В. Д. Спасович оставил богатейшее литературное наследие. Его труды в области международного права получили европейское признание. Много и плодотворно он работал в области уголовного, гражданского, авторского, семейного права. Он явился одним из членов-учредителей Санкт-Петербургского Юридического общества, с которым затем была тесно связана вся его научная деятельность. Он прочитал в различных отделениях общества почти 20 докладов, из них половину – по вопросам уголовного права и процесса. Не случайно А. Ф. Кони называл Спасовича «живым пульсом, бившимся одновременно во всех артериях» общества. В марте 1877 года он был избран председателем уголовного отделения этого общества и оставался в этом качестве пять лет, неоднократно был членом совета и помощником председателя общества, входил в состав редакционных комитетов уголовного и административного отделений. В ноябре 1899 года маститый адвокат стал почетным членом Юридического общества.

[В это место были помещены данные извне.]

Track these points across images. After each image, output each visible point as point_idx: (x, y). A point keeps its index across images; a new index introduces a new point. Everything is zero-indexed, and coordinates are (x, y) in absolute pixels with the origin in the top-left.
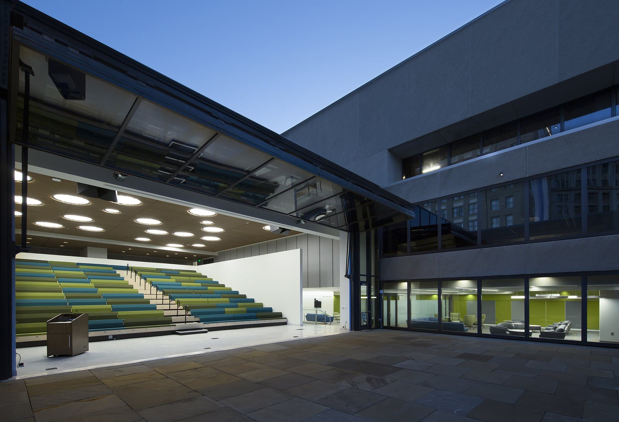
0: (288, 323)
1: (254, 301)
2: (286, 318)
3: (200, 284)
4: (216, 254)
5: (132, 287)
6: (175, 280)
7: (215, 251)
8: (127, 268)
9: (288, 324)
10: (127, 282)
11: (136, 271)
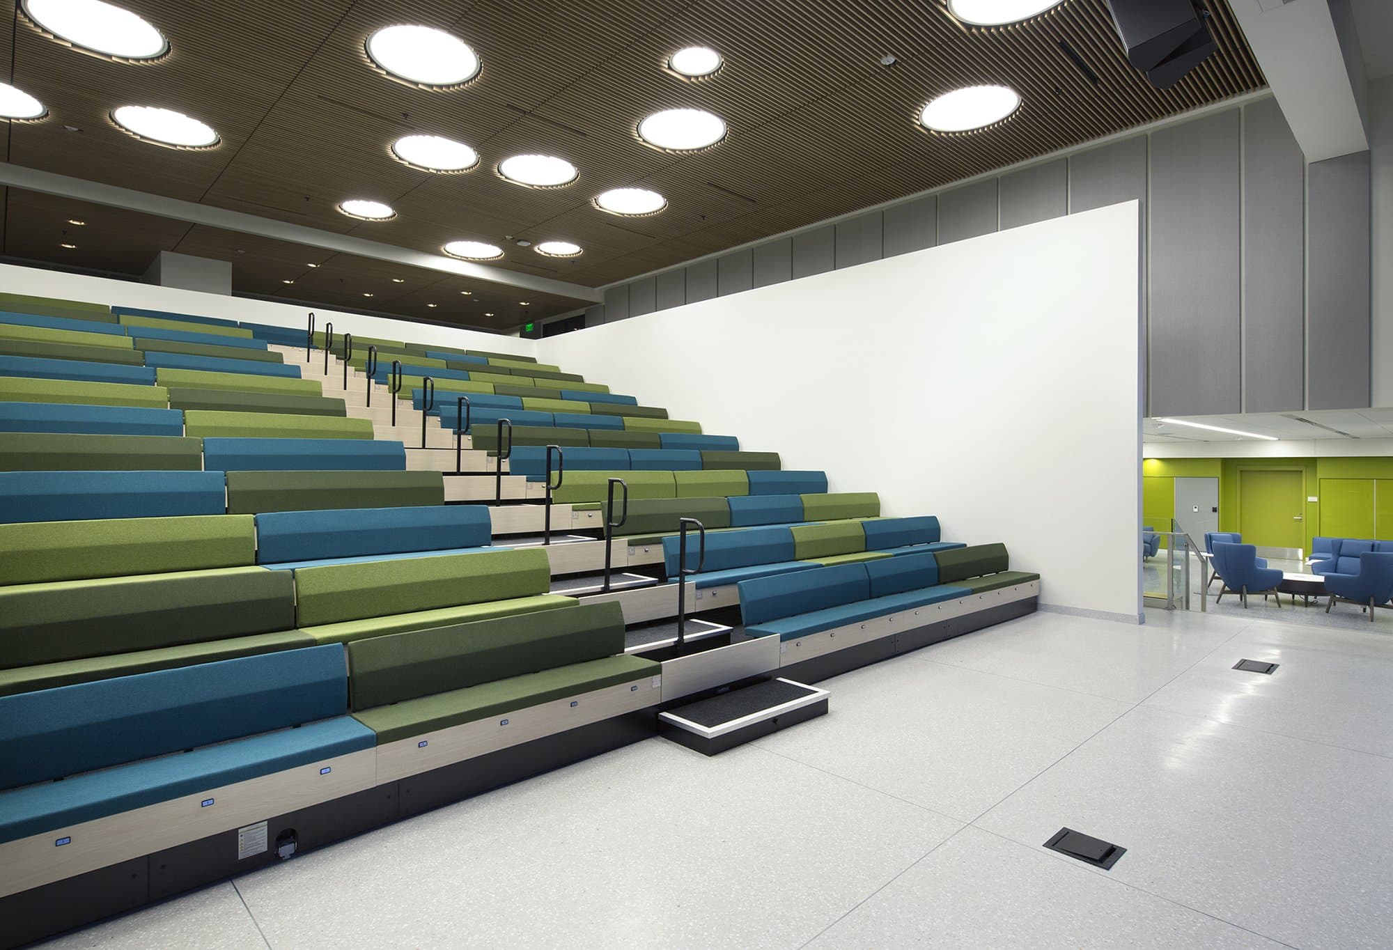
0: (1042, 601)
1: (826, 483)
2: (1037, 577)
3: (585, 406)
4: (595, 294)
5: (337, 408)
6: (489, 388)
7: (594, 286)
8: (306, 339)
9: (1048, 608)
10: (317, 390)
11: (343, 348)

Спасович написал немало и чисто публицистических работ, которые постоянно публиковались в «Вестнике Европы». Его литературоведческие труды посвящены творчеству Шекспира, Пушкина, Лермонтова, Байрона и многих других писателей и поэтов.
В 1889–1902 годах вышло в свет десятитомное собрание сочинений этого маститого адвоката и писателя. В первых четырех томах были помещены литературные очерки и портреты, статьи диссертации и лекции, полемика и критика; в пятом – седьмом – судебные речи; в восьмом и девятом – последние работы 90-х годов; в десятом – политика, история, критика. В 1908 году (посмертно) были опубликованы речи Спасовича по политическим делам.
В 1891 году великий русский художник И. Е. Репин написал великолепный портрет знаменитого адвоката. Репин увековечил привычную позу Спасовича и характерный жест правой руки с раскрытою ладонью и подвижными пальцами. По словам С. А. Андреевского именно так он «держался перед судьями, когда убеждал, просил, доказывал». А историк В. О. Ключевский выразился очень кратко: «Портрет Спасовича – не портрет, а биография».
В. Д. Спасович скончался в 1907 году.